The motion, which called for 'proportionate representation' of principals, salaried and locum GPs and representation that 'mirrors the genders of the constituent members of the profession', was lost after several GPs spoke out against positive discrimination. Dr Weeks said she could see both sides of the argument, but was surprised by the strength of feeling against these measures.
‘The BMA has done some work on positive discrimination, but it was viewed very negatively,' she said. 'I'm surprised it’s viewed so negatively, actually. Other industries have introduced a positive discrimination policy to get representation on their boards.
‘We’re not saying we should promote some useless person on the board – it’s just about giving them the opportunity to take up a role.
‘We know like votes for like – unless policy is put in place that allows a range of candidates to stand that will be able to represent, I think it’s [not going to change].’
Dr Weeks said she had not expected the motion to pass, given it was a contentious issue and had been bundled as a composite motion including some other controversial plans to change how GPC members were elected.
But she added it was important to raise the issue and hoped it would ‘get the ball rolling’ in discussions on representation. The topic is scheduled to be raised again later this month at the BMA annual representative meeting.
GPC member Dr Fay Wilson passionately supported the motion at the LMC conference, warning the current situation ‘was not good enough’.
She rejected the arguments of GPs who argued GPC members should be elected solely for their ability without feeling they had won a place due to their gender, ethnicity or role.
‘I was saying this 30 years ago,’ she told the conference. ‘It’s not election by merit, it’s election by habit. If it was election by merit, where are all the meritorious women I've worked with and known over the years?’
Dr Weeks said the issue must be addressed to ensure there is a ‘level playing field’ for sessional and women GPs to have the opportunity to represent the wider GP workforce.
GPC deputy chair Dr Richard Vautrey agreed the GPC had work to do to address its gender balance.

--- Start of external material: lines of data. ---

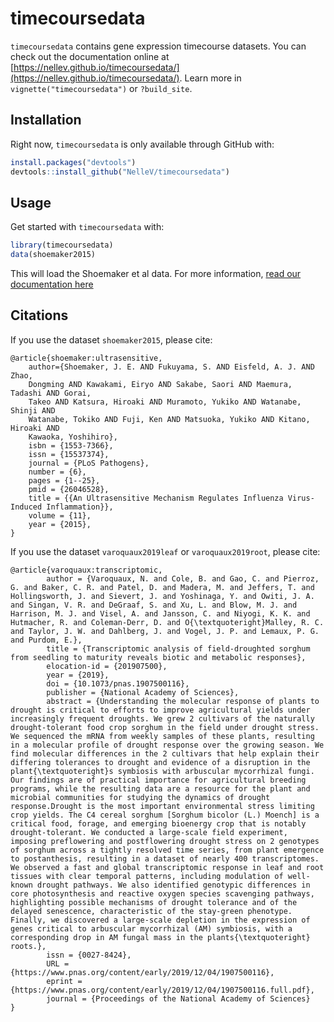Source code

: # timecoursedata

`timecoursedata` contains gene expression timecourse datasets. You can check
out the documentation online at
[https://nellev.github.io/timecoursedata/](https://nellev.github.io/timecoursedata/).
Learn more in `vignette("timecoursedata")` or `?build_site`.


## Installation

Right now, `timecoursedata` is only available through GitHub with:

```R
install.packages("devtools")
devtools::install_github("NelleV/timecoursedata")
```

## Usage

Get started with `timecoursedata` with:

```R
library(timecoursedata)
data(shoemaker2015)
```

This will load the Shoemaker et al data. For more information, [read our
documentation here](https://nellev.github.io/timecoursedata/articles/documentation.html)


## Citations

If you use the dataset `shoemaker2015`, please cite:

```
@article{shoemaker:ultrasensitive,
    author={Shoemaker, J. E. AND Fukuyama, S. AND Eisfeld, A. J. AND Zhao,
    Dongming AND Kawakami, Eiryo AND Sakabe, Saori AND Maemura, Tadashi AND Gorai,
    Takeo AND Katsura, Hiroaki AND Muramoto, Yukiko AND Watanabe, Shinji AND
    Watanabe, Tokiko AND Fuji, Ken AND Matsuoka, Yukiko AND Kitano, Hiroaki AND
    Kawaoka, Yoshihiro},
    isbn = {1553-7366},
    issn = {15537374},
    journal = {PLoS Pathogens},
    number = {6},
    pages = {1--25},
    pmid = {26046528},
    title = {{An Ultrasensitive Mechanism Regulates Influenza Virus-Induced Inflammation}},
    volume = {11},
    year = {2015},
}
```

If you use the dataset `varoquaux2019leaf` or `varoquaux2019root`, please
cite:

```
@article{varoquaux:transcriptomic,
        author = {Varoquaux, N. and Cole, B. and Gao, C. and Pierroz, G. and Baker, C. R. and Patel, D. and Madera, M. and Jeffers, T. and Hollingsworth, J. and Sievert, J. and Yoshinaga, Y. and Owiti, J. A. and Singan, V. R. and DeGraaf, S. and Xu, L. and Blow, M. J. and Harrison, M. J. and Visel, A. and Jansson, C. and Niyogi, K. K. and Hutmacher, R. and Coleman-Derr, D. and O{\textquoteright}Malley, R. C. and Taylor, J. W. and Dahlberg, J. and Vogel, J. P. and Lemaux, P. G. and Purdom, E.},
        title = {Transcriptomic analysis of field-droughted sorghum from seedling to maturity reveals biotic and metabolic responses},
        elocation-id = {201907500},
        year = {2019},
        doi = {10.1073/pnas.1907500116},
        publisher = {National Academy of Sciences},
        abstract = {Understanding the molecular response of plants to drought is critical to efforts to improve agricultural yields under increasingly frequent droughts. We grew 2 cultivars of the naturally drought-tolerant food crop sorghum in the field under drought stress. We sequenced the mRNA from weekly samples of these plants, resulting in a molecular profile of drought response over the growing season. We find molecular differences in the 2 cultivars that help explain their differing tolerances to drought and evidence of a disruption in the plant{\textquoteright}s symbiosis with arbuscular mycorrhizal fungi. Our findings are of practical importance for agricultural breeding programs, while the resulting data are a resource for the plant and microbial communities for studying the dynamics of drought response.Drought is the most important environmental stress limiting crop yields. The C4 cereal sorghum [Sorghum bicolor (L.) Moench] is a critical food, forage, and emerging bioenergy crop that is notably drought-tolerant. We conducted a large-scale field experiment, imposing preflowering and postflowering drought stress on 2 genotypes of sorghum across a tightly resolved time series, from plant emergence to postanthesis, resulting in a dataset of nearly 400 transcriptomes. We observed a fast and global transcriptomic response in leaf and root tissues with clear temporal patterns, including modulation of well-known drought pathways. We also identified genotypic differences in core photosynthesis and reactive oxygen species scavenging pathways, highlighting possible mechanisms of drought tolerance and of the delayed senescence, characteristic of the stay-green phenotype. Finally, we discovered a large-scale depletion in the expression of genes critical to arbuscular mycorrhizal (AM) symbiosis, with a corresponding drop in AM fungal mass in the plants{\textquoteright} roots.},
        issn = {0027-8424},
        URL = {https://www.pnas.org/content/early/2019/12/04/1907500116},
        eprint = {https://www.pnas.org/content/early/2019/12/04/1907500116.full.pdf},
        journal = {Proceedings of the National Academy of Sciences}
}

```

He said: ‘The GPC works hard to encourage all GPs to engage in its work and would want any GP to feel able to stand for election to the committee.
‘We've taken steps last year to co-opt an additional member of the LMC conference who has only recently qualified and together with representatives from the ARM we do have a number of active and valued younger members.
‘The number of sessional GPs on the committee has also increased and we've now a sessional GP as members of the executive team as well as a thriving sessional GP subcommittee. We clearly need to do more to address the gender balance within the committee and we'd welcome the views of female GPs as to what more we could do to enable them to stand for election.’